アイランド型キッチン

キッチンとダイニングの相性

「男子厨房に入らず」ー今日ではひと昔前の格言となりました。いまやキッチンは誰もが自由に出入りする場所となり、住宅内での位置づけも地味な楽屋裏から明るい表舞台へと変わりつつあります。なかでも、壁から独立した「アイランドキッチン」は最近の流行で、さながら舞台の主役に抜擢された新人スターのようです。
ところが、よくよく考えてみると、アイランドと名乗る人気役者はどこにも存在しません。 アイランド、オープン、対面、…呼び名はいろいろあれど、これらはキッチン自体の名称ではなく、状態を表す言葉です。言ってみれば舞台上の「役名」のこと。演じる役によって呼び名が変わるだけで、設計の基本はみな同じです。ただし、アイランドとダイニングテーブルを同時に演じさせるときはご注意ください。この二つ、思いのほか相性が悪いのです。
かつてキッチンといえば、壁際に沿って設けられた「ガスレンジ、シンク、冷蔵庫、以上!」という、いたってシンプルなかたちが主流でしたが、近頃はダイニングのほうに出てきてその存在をアピールしています。ただ、相変わらず地味な脇役に徹するか、華やかな主役を演じるかは、ダイニングとの関係によって大きく変わります。

カウンターハッチだけ(脇役)

楽屋裏のゴチャゴチャを見せたくないのであれば、キッチンとダイニングの境に力ウンターハッチを設けて、料理の受け渡しに使う程度とします。

セミオープン(準主役)

調理は隠れてするものではない。オープンにすれば家族との会話はもっと弾むはずだ!という人には、こんなかたちがよいでしょう。それでも、吊り戸棚やちょっとした立上りを設けることで、ダイニングとはなんとなく仕切っておきます

フルオープン(主役)

調理と飲食を別々のものとは考えず、本質的には同じ行為だととらえて一体化すると、こうなります。ただし、キッチンのすべてをさらけ出す覚悟が必要です(洗い物がたまったりすると悲惨なことに)

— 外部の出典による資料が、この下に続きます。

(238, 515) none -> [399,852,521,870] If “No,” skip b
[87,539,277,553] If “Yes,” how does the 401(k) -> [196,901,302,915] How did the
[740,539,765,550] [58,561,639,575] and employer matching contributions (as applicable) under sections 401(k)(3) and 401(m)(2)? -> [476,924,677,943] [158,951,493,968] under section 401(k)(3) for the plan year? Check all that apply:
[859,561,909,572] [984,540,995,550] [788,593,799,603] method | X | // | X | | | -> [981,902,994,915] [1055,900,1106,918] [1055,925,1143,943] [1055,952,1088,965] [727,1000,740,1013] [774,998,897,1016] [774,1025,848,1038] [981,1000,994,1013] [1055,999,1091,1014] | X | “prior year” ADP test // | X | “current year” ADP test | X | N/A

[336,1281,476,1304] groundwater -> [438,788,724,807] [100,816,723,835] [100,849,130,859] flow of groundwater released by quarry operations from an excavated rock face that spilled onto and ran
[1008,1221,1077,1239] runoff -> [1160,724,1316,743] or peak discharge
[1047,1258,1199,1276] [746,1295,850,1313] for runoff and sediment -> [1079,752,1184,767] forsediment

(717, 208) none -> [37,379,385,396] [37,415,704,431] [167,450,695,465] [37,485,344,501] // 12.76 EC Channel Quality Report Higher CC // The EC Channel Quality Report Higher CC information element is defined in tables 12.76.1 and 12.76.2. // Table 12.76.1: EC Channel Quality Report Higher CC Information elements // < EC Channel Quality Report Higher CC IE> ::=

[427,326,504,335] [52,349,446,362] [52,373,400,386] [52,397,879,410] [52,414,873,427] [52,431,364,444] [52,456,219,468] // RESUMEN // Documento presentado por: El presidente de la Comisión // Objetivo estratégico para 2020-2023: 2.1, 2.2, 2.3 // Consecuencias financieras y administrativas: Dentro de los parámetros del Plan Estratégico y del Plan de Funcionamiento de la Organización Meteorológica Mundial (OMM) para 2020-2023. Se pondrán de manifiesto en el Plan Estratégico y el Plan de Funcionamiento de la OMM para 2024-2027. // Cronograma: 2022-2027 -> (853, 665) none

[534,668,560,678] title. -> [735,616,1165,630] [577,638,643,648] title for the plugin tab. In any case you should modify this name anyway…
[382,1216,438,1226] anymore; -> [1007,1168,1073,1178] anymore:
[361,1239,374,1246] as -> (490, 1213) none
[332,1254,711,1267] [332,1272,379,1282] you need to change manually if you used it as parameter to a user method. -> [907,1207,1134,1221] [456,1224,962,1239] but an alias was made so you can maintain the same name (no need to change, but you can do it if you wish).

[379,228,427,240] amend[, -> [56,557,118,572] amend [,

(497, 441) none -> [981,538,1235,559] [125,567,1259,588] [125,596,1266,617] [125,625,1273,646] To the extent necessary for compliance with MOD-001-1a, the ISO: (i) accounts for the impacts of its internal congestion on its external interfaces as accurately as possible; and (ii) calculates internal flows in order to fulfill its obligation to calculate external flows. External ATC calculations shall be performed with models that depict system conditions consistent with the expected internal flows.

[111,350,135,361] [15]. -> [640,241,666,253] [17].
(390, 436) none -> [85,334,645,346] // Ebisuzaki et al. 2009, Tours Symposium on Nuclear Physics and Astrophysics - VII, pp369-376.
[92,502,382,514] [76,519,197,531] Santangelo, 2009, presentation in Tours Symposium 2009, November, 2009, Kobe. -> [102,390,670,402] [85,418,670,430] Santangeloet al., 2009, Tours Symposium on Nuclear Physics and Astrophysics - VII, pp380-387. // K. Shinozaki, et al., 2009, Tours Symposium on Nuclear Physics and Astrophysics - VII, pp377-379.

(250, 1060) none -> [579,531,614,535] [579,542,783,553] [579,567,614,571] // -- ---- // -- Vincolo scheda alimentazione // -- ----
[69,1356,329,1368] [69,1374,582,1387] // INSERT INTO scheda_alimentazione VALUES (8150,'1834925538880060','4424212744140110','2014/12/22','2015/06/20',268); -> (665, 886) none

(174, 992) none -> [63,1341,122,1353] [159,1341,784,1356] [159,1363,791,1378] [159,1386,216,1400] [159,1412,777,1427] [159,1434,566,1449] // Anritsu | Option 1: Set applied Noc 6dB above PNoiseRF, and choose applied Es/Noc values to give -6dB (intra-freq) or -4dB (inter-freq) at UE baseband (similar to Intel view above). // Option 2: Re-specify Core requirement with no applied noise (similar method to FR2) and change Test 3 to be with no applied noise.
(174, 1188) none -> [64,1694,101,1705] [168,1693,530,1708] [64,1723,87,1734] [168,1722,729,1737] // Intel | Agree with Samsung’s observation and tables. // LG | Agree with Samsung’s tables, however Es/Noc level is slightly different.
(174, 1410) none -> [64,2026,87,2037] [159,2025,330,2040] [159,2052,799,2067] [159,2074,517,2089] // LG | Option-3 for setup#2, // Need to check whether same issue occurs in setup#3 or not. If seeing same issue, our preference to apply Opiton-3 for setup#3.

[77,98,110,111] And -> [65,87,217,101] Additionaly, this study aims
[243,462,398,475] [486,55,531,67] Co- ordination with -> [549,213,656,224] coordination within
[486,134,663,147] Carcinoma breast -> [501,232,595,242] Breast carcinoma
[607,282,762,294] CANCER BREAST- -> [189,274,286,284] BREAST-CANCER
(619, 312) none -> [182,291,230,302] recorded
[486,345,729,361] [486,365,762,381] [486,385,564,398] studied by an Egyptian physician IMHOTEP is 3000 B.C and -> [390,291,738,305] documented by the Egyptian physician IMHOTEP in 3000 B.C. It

キッチンとダイニングの関係は「断面」で切ってみると、その親密度がよく分かります

キッチンとダイニングの越えられない一線

ところで、キッチンとダイニングの間にはどれだけ互いを尊重し、深く愛し合っても、生まれながらにどうしても越えられない「差」が横たわっています。

高さの違い

調理台の高さは使用者の身長、姿勢、クセなどによっても違いがありますが、どんなに低くても「800mm」は必要です。一方、ダイニングテーブルの高さは椅子の高さにもよりますが、せいぜい「720mm」程度。たった80mmの差ですが、両者はこの差を妥協できません。
アイランドキッチンとダイニングテーブルを組み合わせる場合は、この差を解決してやる必要があります。とりあえず考えられるのは、2つの方法です。

①互いの差を認め合い、それぞれの最適な高さを共存させる
②ハイチェアを使ってダイニングをキッチンの高さに合わせる

③床のレベルを変える
 キッチンの床レベルを下げてしまえば、このジレンマは一挙に解決します。

段差のリスク

もちろん、床の段差は安直につければよいというわけではありません。バリアフリーの問題を指摘されるまでもなく、熱いものを扱ったり運んだりするキッチンは安全面について慎重に検討しておく必要があります。左図の場合も、段差をどこから設けるかについて、周囲の状況と併せて考えなければなりません。
アイランドキッチンにはたくさんの魅力と可能性がありますが、その分さまざまなリスクも抱き合わせて引き受けなければならないのです。

目の高さまで考えられれば一人前

なお、高さという観点からは、目の高さも重要な要素となります。ここまで配慮できる人はなかなかいませんが、いつかはものにしたいテーマの1つです。